Leadership

Franchisee of the Month: Guy Campbell

Two for one? Kids eat free? Everybody does that. When Guy Campbell set out to turn around anemic sales on Mondays, he wanted to do something different. He wanted to own Mondays. Kicking around ideas with a fellow franchisee, he came up with a simple, catchy promo that over the past eight years has turned Mondays into his biggest day of the week and Moe’s Southwest Grill into a Monday phenomenon.

The idea—Moe Monday—has since been adopted by more than 70 percent of the 440-plus-unit Moe’s franchise system. It originated as a simple, flat-rate deal: any burrito, chips and drink for $5. Over the years, Campbell’s taken only two price increases–first to $5.55 and more recently to $5.95–but the deal still averages $4 cheaper than normal menu prices.

“One price, any burrito, no exceptions or disclaimers,” Campbell says. “Exceptions just irritate people. Other franchisees who’ve tried it and not done as well with it are typically those who’ve tried to change it or limit it. The only things we charge extra for are double meat or double queso. Otherwise, it’s whatever they want including special LTO burritos. The last thing we want to do is tell people they can get any burrito except for the special one they came in for. Yes, we do get people who come in only on Mondays. And yes, we do get people who load every single topping on and end up with basketball-sized burritos. But the vast majority doesn’t and we just have fun with it.”

Fun, indeed. Campbell’s stores today sell an average of 650 to 700 burritos every Monday—and that’s just the special deal burritos, which he estimates represent 60 percent of sales that day. Customers line up 70 to 80 deep, and gross sales easily double or triple what’s done on typical Friday nights. In some units, Monday represents 25 to 30 percent of total sales. “It’s become a phenomenon, a real community event,” he says.

Most marketing for Moe Monday has been in-store and grassroots. Banners, flyers, vehicle wraps, ads in high school publications and community papers and tie-ins with Moe’s sponsorships of local sports teams help spread the word. Last year, when Monday sales had leveled off, Campbell turned to radio. “For four months we ran 10 ads over a three-day period—Friday, Saturday and Sunday—twice a month. We’re doing it again this year and from last year’s Mondays to this year’s we’re up 35 percent to 40 percent again.”
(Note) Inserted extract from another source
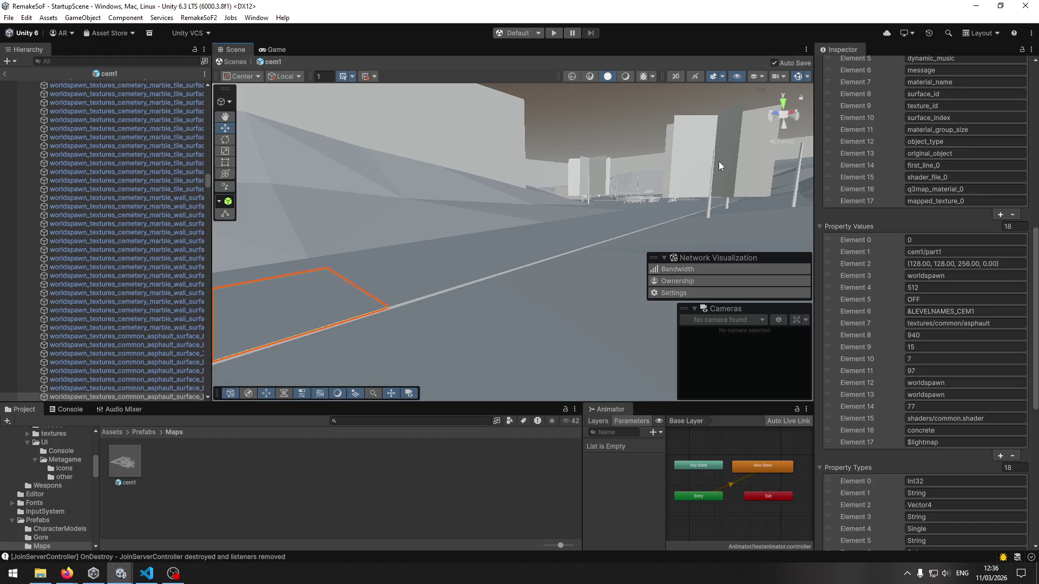
# Step: Select the client_model_0050 wall, then an asphalt road surface, reading its Ghoul 2 Meta lists
pyautogui.click(717, 164)
pyautogui.click(716, 162)
pyautogui.moveTo(304, 219); pyautogui.dragTo(500, 222)
pyautogui.scroll(-5, 858, 311)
He estimates that his Moe’s franchisee co-op—a group that totals 18 stores in the Tampa, Lakeland and Sarasota DMA and that latched onto Moe Monday early—together has spent no more than $15,000 to promote it.
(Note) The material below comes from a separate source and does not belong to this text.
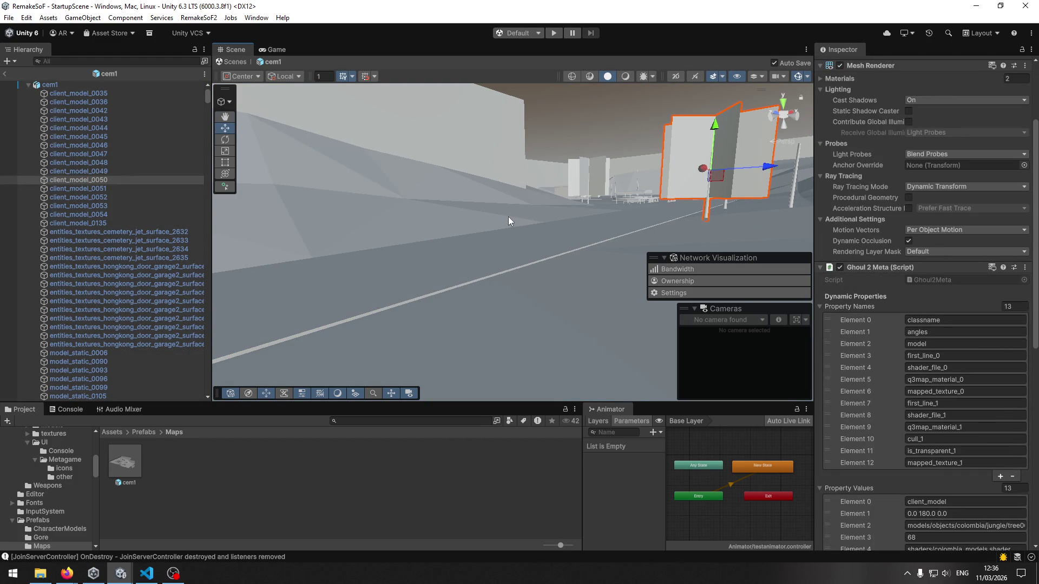
pyautogui.click(532, 244)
Profits take a hit on Mondays, but Campbell says his overall food costs are consistently among the lowest in the Moe’s system and that the volume makes up the difference. The promo also helps to build traffic on other days. “Moe Monday is how a lot of people get introduced to us,” he says. “I’m not losing money on it, I’m building my market. And what’s the alternative? An empty restaurant on a Monday night? No thanks.”